The rise of DNA testing through services like 23andme shows that there’s a big market out there for family history.
Now, scientists have built on that data by publishing what they believe is the largest genealogy database in the world, with a family tree that links 13 million people and stretches back more than five centuries.
As Jocelyn Kaiser reports for Science magazine, Yaniv Erlich, a computational geneticist at Columbia University, thought up the project seven years ago after receiving an email from a distant relative cousin through Geni.com, one of the many sites where search for family ties.
With the support of Gemi.com’s chief technology officer, Erlich downloaded the site’s public profiles — tens of millions of them. Though it didn’t offer DNA data, the information included a person’s name, sex, date and place of birth, date of death and immediate relatives.
Nature wrote about Erlich’s project in its early stages back in 2013, and last year, the Atlantic’s Sarah Zhang reported that the researchers had released a preprint of the massive tree. Now, Kaiser writes, Erlich's team has published a study on their work in the journal Science. Using the data, they ended up with 5.3 million trees, the largest of which connects some 13 million relatives, mostly of European descent.
Since starting the project, Erlich has become the chief science officer of MyHeritage, a genealogy and DNA testing company that owns Geni.com. He did a Reddit Ask Me Anything last Friday on his findings, correcting misconceptions and explaining the methodology behind the project. He also noted that the most interesting part of the experience for him was figuring out how to translate all of the available data into something personal.
In an interview with National Geographic’s Nicole Wetsman, Erlich says that figuring out how to work with that data was also the most challenging part of the project. “Genomic datasets have specific tools, data structures, methods, but we didn’t have any of that for this. We were inventing the wheel as we went," he says.
Ultimately, the researchers used mathematical graph theory to organize and verify the information, reports Laura Geggel for Live Science. They also compared the profiles with about 80,000 publicly available death certificates from Vermont over a 25 year periods to ensure it wasn’t only wealthy profiles uploaded into Geni.com.

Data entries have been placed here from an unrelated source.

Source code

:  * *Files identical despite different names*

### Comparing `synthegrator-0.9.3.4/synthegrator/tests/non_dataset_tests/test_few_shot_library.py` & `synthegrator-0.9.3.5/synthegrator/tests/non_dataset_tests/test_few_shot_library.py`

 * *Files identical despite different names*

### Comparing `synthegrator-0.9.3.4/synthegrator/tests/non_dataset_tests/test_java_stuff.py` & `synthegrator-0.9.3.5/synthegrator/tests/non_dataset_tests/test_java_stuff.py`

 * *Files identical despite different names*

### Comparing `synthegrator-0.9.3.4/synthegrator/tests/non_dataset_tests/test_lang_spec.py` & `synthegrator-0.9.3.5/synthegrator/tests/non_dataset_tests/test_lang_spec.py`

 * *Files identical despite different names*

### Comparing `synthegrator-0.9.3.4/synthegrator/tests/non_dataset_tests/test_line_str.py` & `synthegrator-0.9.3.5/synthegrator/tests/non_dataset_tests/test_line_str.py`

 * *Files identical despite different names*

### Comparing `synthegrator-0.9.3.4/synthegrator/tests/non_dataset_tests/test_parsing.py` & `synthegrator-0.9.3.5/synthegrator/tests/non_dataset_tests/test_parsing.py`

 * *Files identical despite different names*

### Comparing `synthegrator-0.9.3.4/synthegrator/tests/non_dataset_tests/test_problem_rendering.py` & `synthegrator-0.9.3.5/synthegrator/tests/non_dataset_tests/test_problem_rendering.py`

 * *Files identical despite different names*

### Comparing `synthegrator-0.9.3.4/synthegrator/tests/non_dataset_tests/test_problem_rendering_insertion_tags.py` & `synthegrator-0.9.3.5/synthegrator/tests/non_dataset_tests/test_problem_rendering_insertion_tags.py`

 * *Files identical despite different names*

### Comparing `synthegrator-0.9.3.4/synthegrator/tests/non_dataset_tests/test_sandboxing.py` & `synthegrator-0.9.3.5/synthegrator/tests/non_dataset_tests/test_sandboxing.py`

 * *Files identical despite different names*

The team then decided what information they wanted to look for to test the database, Wetsman writes.
They started looking at patterns and found fluctuations in life span, something they had anticipated. For example, they saw a drop of young men during the Civil War and World Wars I and II, and a rise of childhood survival in the 1900s. They were also able to track migration, like the arrival of the Mayflower in 1620 in what is now Massachusetts, followed by an increase of births in that area.
Researchers also found that longevity has more to do with environment and behavior than genetics; in fact, the data revealed genes are only 16 percent responsible for life span. Paola Sebastiani, professor of biostatistics at the Boston University School of Public Health, however, cautions drawing conclusions around this data in an interview with Wetsman. “There’s a lot of confusion about the definitions of longevity,” she says.
Geneticist Peter Visscher of the University of Queensland in Brisbane, Australia, tells Kaiser the data Erlich's team complied does have the potential to provide insight into the role genetics on diseases if the data is linked to health information.
The research team has already begun to combine the tree with information from DNA.Land, which crowdsources DNA data, which could mean that an even larger tree may be coming soon. Researchers predict that if the database could go back 65 generations, they'll be able to complete the tree.